3/04/2016 4:56 PM
We all know just how catchy yawning can be (gaping Mexican wave), and it turns out so does the humble budgie.
Journal Animal Cognition shows that contagious yawning occurs between budgerigars (Melopsittacus undulatus).
It suggests that these popular pet birds are empathic. They can put themselves into another animal's shoes and imagine what it is feeling.
Native to Australia, budgerigars are highly social parrots or parakeets. They form lasting bonds between mates and fly in large coordinated flocks.
Until now, contagious yawning had only been documented in humans, chimpanzees, domesticated dogs and lab rats. The budgie is the first non-mammal to exhibit the behaviour.
Researches at the State University of New York paired 16 of the birds in adjoining cages. In some cases the budgies could either see each other, while in others they could not.
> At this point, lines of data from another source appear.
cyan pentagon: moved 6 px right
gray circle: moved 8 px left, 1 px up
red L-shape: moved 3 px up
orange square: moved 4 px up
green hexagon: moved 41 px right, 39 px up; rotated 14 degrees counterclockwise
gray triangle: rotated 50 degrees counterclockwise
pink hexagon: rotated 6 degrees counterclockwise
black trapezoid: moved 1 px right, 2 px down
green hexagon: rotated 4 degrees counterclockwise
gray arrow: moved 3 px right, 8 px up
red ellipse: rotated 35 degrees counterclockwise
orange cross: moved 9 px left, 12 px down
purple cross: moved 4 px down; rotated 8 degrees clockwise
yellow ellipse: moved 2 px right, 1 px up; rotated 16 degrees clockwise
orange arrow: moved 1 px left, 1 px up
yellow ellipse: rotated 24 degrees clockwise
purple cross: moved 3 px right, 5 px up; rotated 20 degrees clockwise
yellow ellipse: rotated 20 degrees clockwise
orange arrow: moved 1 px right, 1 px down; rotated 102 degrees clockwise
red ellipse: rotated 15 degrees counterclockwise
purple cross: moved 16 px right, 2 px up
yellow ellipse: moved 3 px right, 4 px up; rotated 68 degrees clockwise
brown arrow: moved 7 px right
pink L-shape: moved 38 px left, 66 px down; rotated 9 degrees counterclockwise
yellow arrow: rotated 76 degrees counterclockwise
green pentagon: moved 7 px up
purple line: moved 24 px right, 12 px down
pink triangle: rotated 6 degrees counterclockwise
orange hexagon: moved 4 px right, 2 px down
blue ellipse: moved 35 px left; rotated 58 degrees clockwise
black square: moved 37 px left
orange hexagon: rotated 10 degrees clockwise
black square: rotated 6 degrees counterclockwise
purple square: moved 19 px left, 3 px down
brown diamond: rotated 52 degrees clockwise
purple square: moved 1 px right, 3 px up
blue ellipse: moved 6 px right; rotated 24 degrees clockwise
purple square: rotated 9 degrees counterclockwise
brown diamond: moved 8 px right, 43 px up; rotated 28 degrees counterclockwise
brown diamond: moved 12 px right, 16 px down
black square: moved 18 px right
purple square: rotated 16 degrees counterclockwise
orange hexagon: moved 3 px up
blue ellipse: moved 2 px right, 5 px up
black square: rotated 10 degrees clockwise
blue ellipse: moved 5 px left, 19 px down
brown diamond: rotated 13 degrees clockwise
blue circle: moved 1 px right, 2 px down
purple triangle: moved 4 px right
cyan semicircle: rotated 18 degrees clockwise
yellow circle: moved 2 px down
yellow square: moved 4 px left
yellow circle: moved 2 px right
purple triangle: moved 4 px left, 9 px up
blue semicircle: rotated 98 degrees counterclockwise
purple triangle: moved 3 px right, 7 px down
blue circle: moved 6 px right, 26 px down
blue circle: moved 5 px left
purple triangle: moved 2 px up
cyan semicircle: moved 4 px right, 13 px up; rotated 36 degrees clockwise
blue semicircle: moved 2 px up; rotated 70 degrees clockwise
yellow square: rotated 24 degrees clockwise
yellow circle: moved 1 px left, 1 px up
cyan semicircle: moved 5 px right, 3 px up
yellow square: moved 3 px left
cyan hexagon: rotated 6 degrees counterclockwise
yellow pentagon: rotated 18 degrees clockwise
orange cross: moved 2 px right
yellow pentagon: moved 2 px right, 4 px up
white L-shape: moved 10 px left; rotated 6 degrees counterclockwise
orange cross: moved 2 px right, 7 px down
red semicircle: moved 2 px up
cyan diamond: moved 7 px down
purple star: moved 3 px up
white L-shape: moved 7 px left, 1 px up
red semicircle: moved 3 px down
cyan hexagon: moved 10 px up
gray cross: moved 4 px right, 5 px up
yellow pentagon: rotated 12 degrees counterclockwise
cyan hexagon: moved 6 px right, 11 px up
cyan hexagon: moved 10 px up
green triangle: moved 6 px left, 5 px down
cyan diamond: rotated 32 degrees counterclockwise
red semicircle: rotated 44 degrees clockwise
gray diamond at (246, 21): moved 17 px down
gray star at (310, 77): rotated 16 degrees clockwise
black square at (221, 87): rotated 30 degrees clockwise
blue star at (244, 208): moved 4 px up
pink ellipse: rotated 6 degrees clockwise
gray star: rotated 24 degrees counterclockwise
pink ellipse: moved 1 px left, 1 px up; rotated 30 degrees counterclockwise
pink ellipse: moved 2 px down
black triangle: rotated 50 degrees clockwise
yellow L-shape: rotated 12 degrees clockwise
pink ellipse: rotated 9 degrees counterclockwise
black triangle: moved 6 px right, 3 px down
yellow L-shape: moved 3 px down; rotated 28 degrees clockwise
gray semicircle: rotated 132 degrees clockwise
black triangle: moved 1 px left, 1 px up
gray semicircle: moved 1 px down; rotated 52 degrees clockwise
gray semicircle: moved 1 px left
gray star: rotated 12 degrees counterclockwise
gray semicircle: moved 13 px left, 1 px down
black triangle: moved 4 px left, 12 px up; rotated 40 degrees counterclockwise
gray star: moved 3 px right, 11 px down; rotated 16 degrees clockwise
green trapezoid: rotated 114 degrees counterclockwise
In a second experiment, the birds were shown video footage of their fellow budgies yawning and not yawning on screen.
If yawning was contagious, the researchers reasoned, they would only see clusters of yawns when the budgies were looking at each other.
The budgies yawned three times as often within a 5-minute window when the birds could see one another than when their view was blocked.
Also, they yawned twice as often when they viewed video clips of yawning budgies.
No one knows for certain why we yawn. Most vertebrates do it. One idea is that it wakes up the brain by lowering its temp. Another is that it is a primitive form of showing empathy. It has been found to be more common among more empathic people.